Движение жизни остановилось, моя скорость, бывшая некогда стремительной, упала и больше никогда не возрастет. Мой личный спидометр замер на отметке «ноль». Теперь я просто существую, подобно цветку в горшке. Придет время, и я тихо завяну, исчезнув окончательного из этого мира. Возможно даже жаль, что это не произошло сразу! Но высшие силы и современная медицина в одностороннем порядке решили, что я буду страдать. Спасибо вам, дорогие! Я начну считать часы.
…Врач сидел на стуле возле моей постели и проверял мой пульс. Вряд ли он пришел для этого, он просто выдерживает паузу. Я безразлично сверлила взглядом противоположную стену, где поставили две небольшие тумбочки и на них – вазы с пышными букетами цветов, один из огромных красных роз, другой – из лилий и чего-то там еще. – Ксения… – услышала я голос доктора, но не отреагировала никак, даже не повернула головы.
- Ксения, сестра, ухаживающая за вами, говорит, что вы отказываетесь есть. Вы думаете, это разумно?
Я не ответила. Мне нечего было на это сказать. Я просто очень хочу, чтобы меня оставили в покое.
- И лекарства вы не принимаете, в то время как именно сейчас это необходимо. Сейчас крайне важно беречь ваш организм. Всего трое суток вы в сознании, но делаете совершенно не то, чего я от вас жду.
Его присутствие начинало уже раздражать. Да мне наплевать, чего вы там от меня ждете! Почему я не могу просто тихо лежать здесь одна?! Почему вечно вы приходите со своими дурацкими лекарствами и пищей! Я не хочу! Мне не нужно это все!
Он настойчиво ждет ответа, слушая мое молчание и, по-видимому, пристально глядя на меня.
Я демонстративно отвернулась к окну, за которым начинался теплый летний вечер и жизнь текла своим чередом. Текла мимо меня. За стеклом мне были видны колеблющиеся зеленые кроны деревьев и синие кусочки неба, просматривающиеся сквозь них.
Я ждала, в надежде, что он, наконец, забьет на меня и уйдет. У него что, других дел недостаточно, кроме как возиться со мной тут? Я вообще в своей жизни с врачами практически не общалась и тем более не слышала, чтобы кто-нибудь из них проявлял такое невероятное участие. Разве что в кино в каком-нибудь!.. Проваливайте поскорее, добрый доктор! Мне ваше сочувствие и участие не нужно!
Боже… Почему нельзя умереть мгновенно?..
- Уходите, – проговорила я, не поворачиваясь.
Он терпеливо вздохнул.
- Я уйду, Ксения. Но лишь тогда, когда мы с вами договоримся.
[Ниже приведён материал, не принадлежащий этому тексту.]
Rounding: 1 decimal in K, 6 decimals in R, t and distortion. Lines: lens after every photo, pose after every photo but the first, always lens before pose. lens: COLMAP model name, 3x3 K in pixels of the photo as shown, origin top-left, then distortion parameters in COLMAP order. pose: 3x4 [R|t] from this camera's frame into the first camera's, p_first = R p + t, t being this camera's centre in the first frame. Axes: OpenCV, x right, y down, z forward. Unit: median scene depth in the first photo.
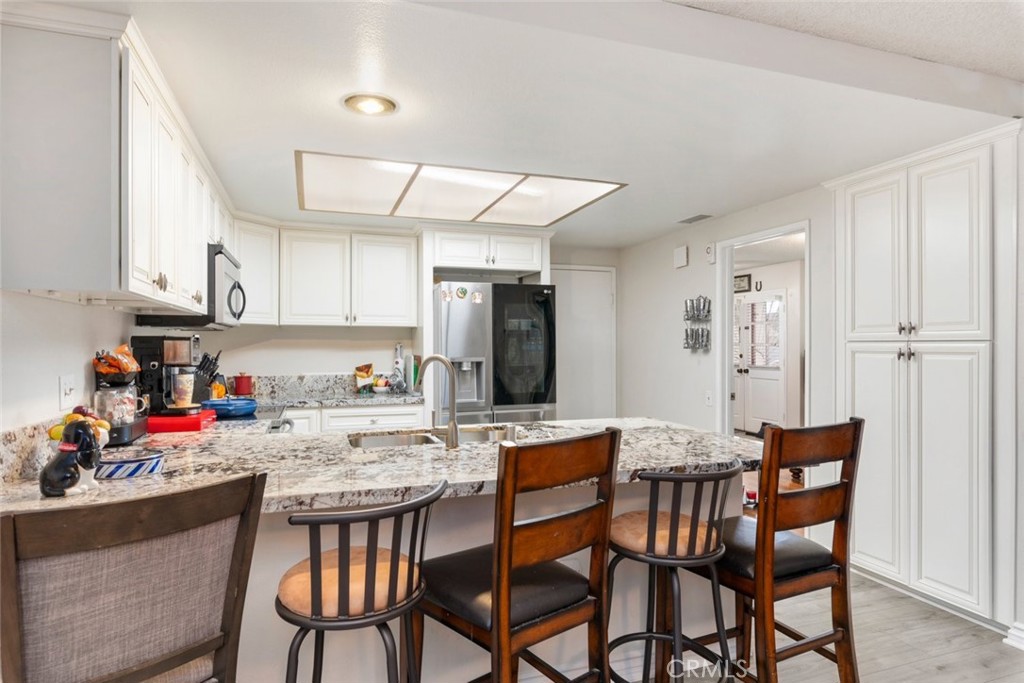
lens RADIAL K [[555.2, 0, 510.0], [0, 555.2, 340.6], [0, 0, 1]] dist [0.001953, 0.000384]
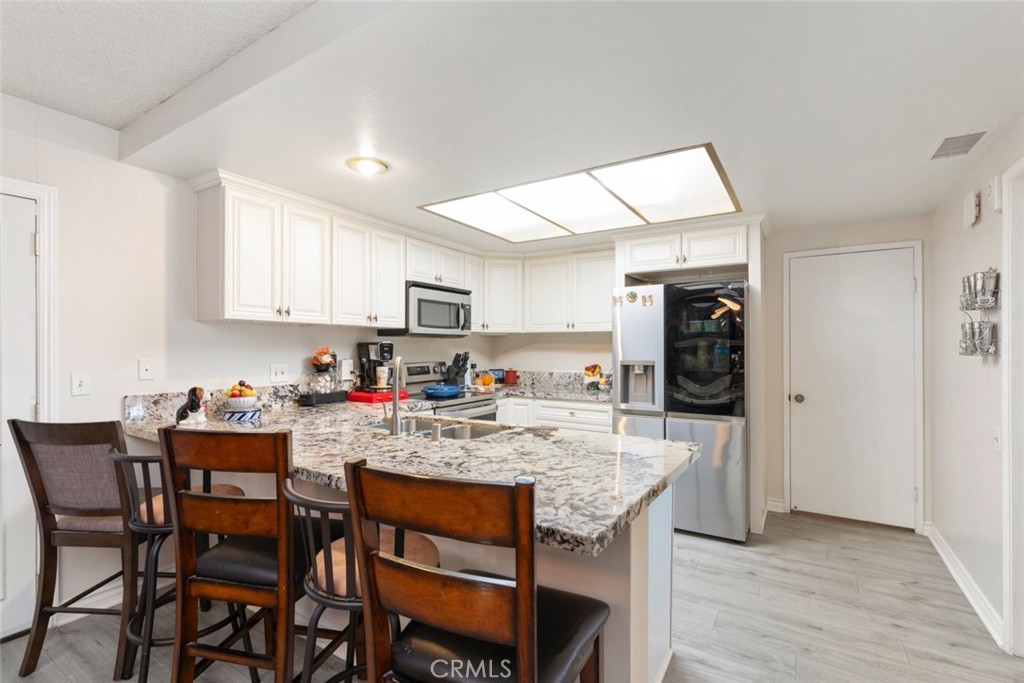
lens RADIAL K [[459.6, 0, 518.9], [0, 459.6, 345.5], [0, 0, 1]] dist [-0.002458, -0.000175]
pose [[0.642082, -0.001217, -0.766635, 0.398201], [0.004024, 0.999990, 0.001783, 0.000156], [0.766626, -0.004230, 0.642080, 0.283412]]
Вот достал! Будь оно все проклято, я бы ушла сама! Если бы была способна встать с этой чертовой кровати!
- Мы не договоримся, – я постаралась придать своему голосу твердость.
Мое терпение заканчивалось. В груди скапливались злость и отчаяние от моего беспомощного положения и невозможности на что-либо повлиять. Я повернула к нему лицо и со всей возможной холодностью посмотрела в глаза.
- У вас нет что ли других пациентов, которым нужно, чтобы их вылечили? Идите! Вы тратите ваше драгоценное время, которое можете уделить тем, кому это действительно нужно.
Я перевела дух и вновь уткнулась взглядом в потолок. Краем глаза я заметила, что он покачал головой.
- Ксения, я не психолог, я – хирург, – произносит он вкрадчиво. – И насчет времени вы правы. Но я не могу вас бросить. Моя задача – поставить вас на ноги. А для этого вам сейчас необходимо поесть и принять лекарства. У нас с вами впереди очень много работы.